OK, me and my piles. I have bags of glaze ingredients all over the basement, and boxes of clay too. For example, the red-brown bag has Spanish red iron oxide. Lastly you see the measuring scale. Glaze ingredients are powders of silica, kaolin, frits, limestone, talc etc, with oxides like cobalt or iron or nickel or copper or commercial colorants added to make colors.
This is probably my most boring series of posts ever, but it makes a change, right?

12 comments:

Gordo said...

Gary, you do realize that you can only stall th einevitable fo so long?
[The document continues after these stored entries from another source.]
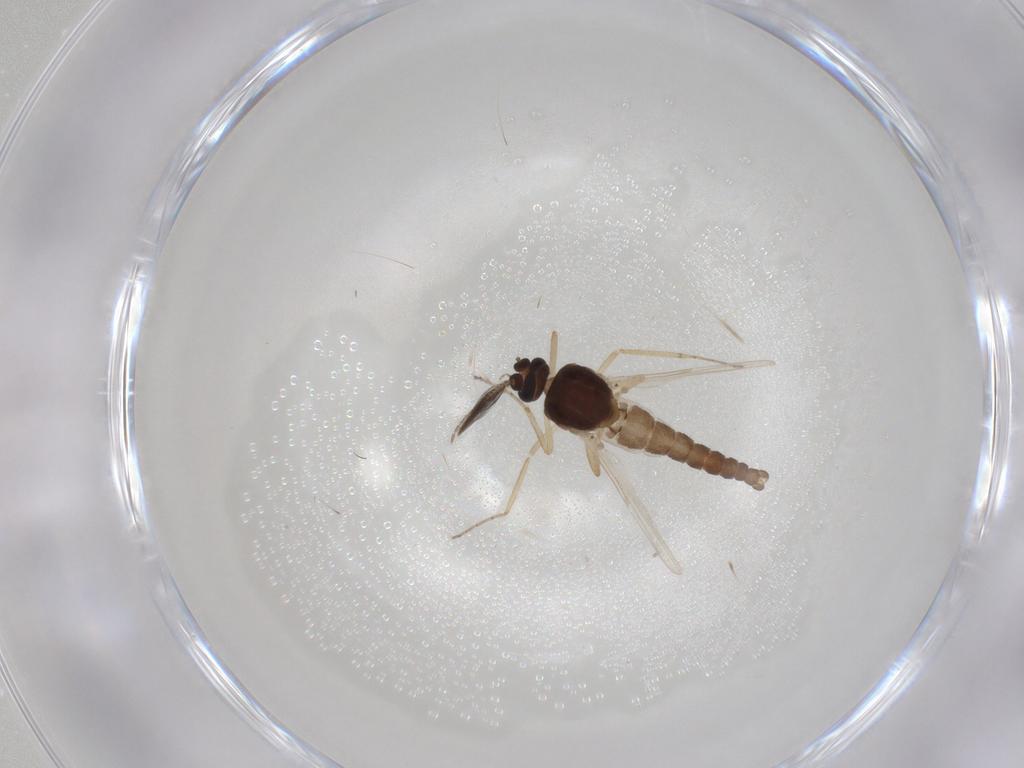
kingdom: Animalia
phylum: Arthropoda
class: Insecta
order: Diptera
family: Ceratopogonidae
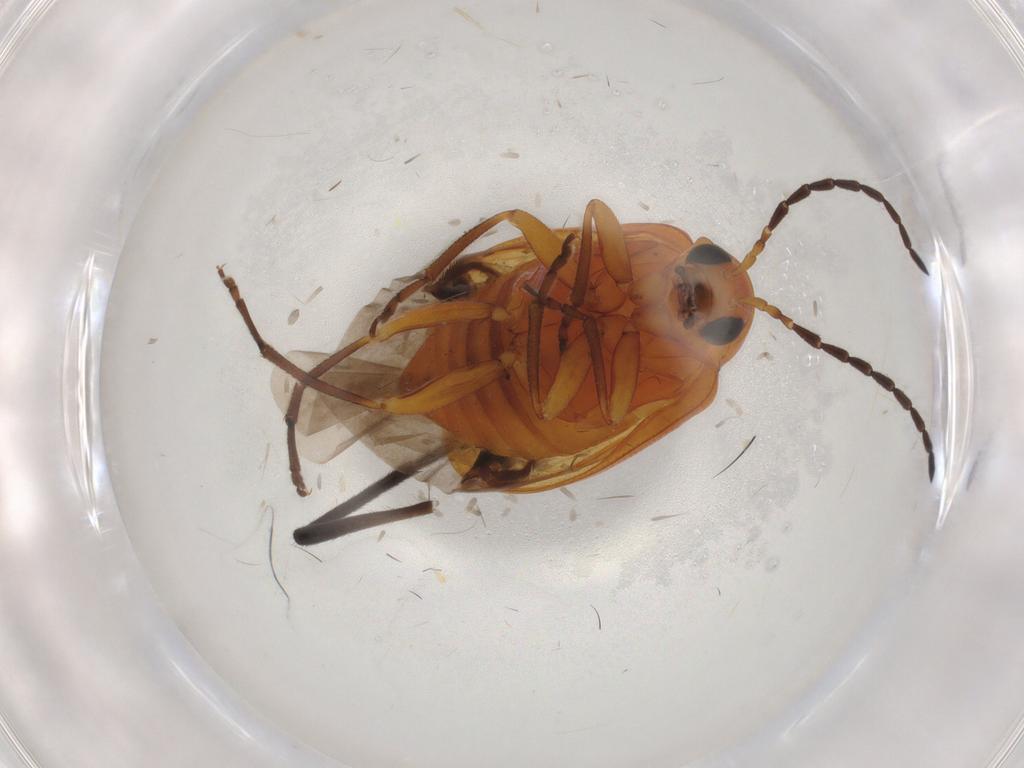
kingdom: Animalia
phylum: Arthropoda
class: Insecta
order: Coleoptera
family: Chrysomelidae
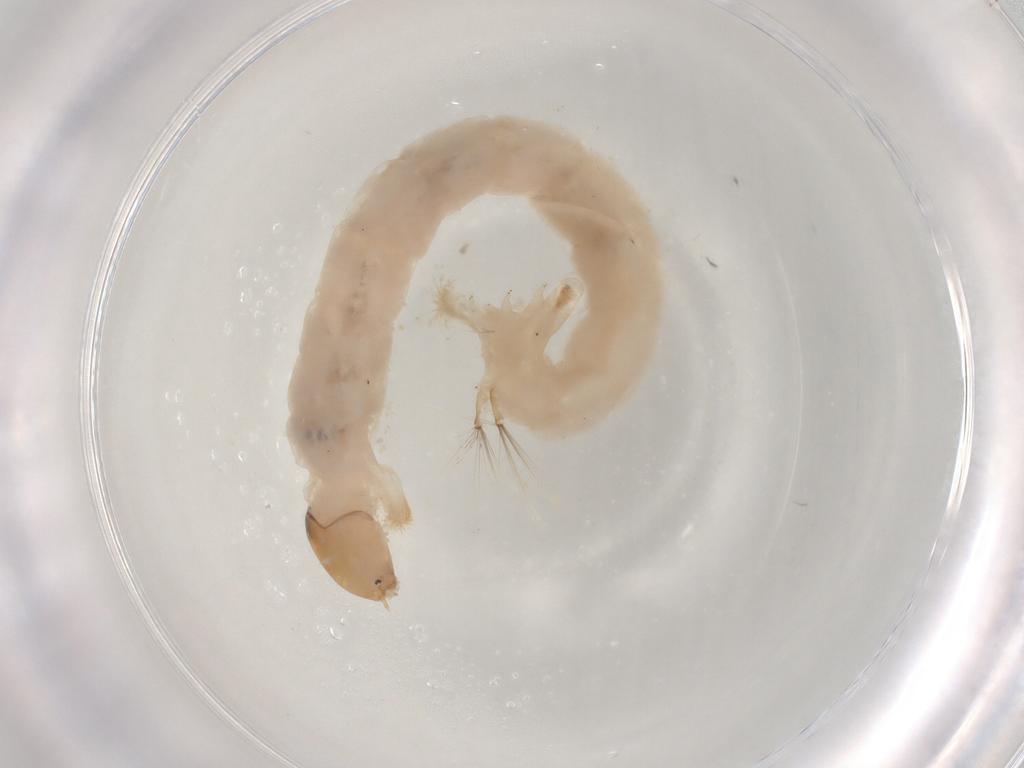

EVentually, you'll have ot stop taking pictures and actually mix the glazes ... :-D

gary rith said...

MY GOD GORDO, YOU ARE GOOD! And of course, once you have the pics, you have to blog them and all, have a cup of coffee, take the dogs out....
actually, the mixing is easy. The SETUP and CLEANUP is the work.

Anonymous said...

ahh yes... the inevitable awaits!

gary rith said...

here goes....

Anonymous said...

so you use kaolinite.. can you also use bentonite or Illite too?

gary rith said...

Bentonite is volcanic and you always add 2-3 percent fine milled bentonite to help hold everything else in suspension. So it does NOT all settle in the bottom. If your glaze mix settles on the bottom and the water on top, you have a thick block that is hard to use as a glaze, and wouldmake an uneven glaze application.
I understand bentonite is like pumice: a fine and floaty mineral, so it holds other particles up in the mix. Plus, it does not change the glaze quality in any way.

Susan as Herself said...

That is the cleanest looking "nasty" basement I have ever seen---trust me. :)

gary rith said...

The funny thing is that ours is the oldest on the street, but also the only basement that never floods. SOLID and clever and hand built, that is our old house.
You're right, the floor is not dirt, there is concrete. The job is messy, flying powders everywhere.

Anonymous said...

I guess the bentonite is acting as a more fine suspension medium for all the other ingredients.. interesting that glazes are clay "based" but it also makes sense.. instead of layering straight oxides-pigments etc onto your item.. you put a fine layer of clay + pigments onto clay item and they form a better bond. I suppose the kaolinite fires better too.

Anonymous said...

Right again, grego. The bentonite holds things in suspension, and although glaze is glass, it has clay in it too so it adheres nicely to the clay body.

Anonymous said...

Far from boring, Gary. I love to see where the alchemy begins. And your basement work area is a model of tidiness compared with that of some potters of my acquaintance.

Anonymous said...

Thanks John. The studio area is nice but untidy. I should clarify: everthing is disorganized and untidy, and some things dirty. I will begin a cleaning kick when I finish mixing these batches. I am not inclined to be tidy, but I like things to be tidy. I could use a butler.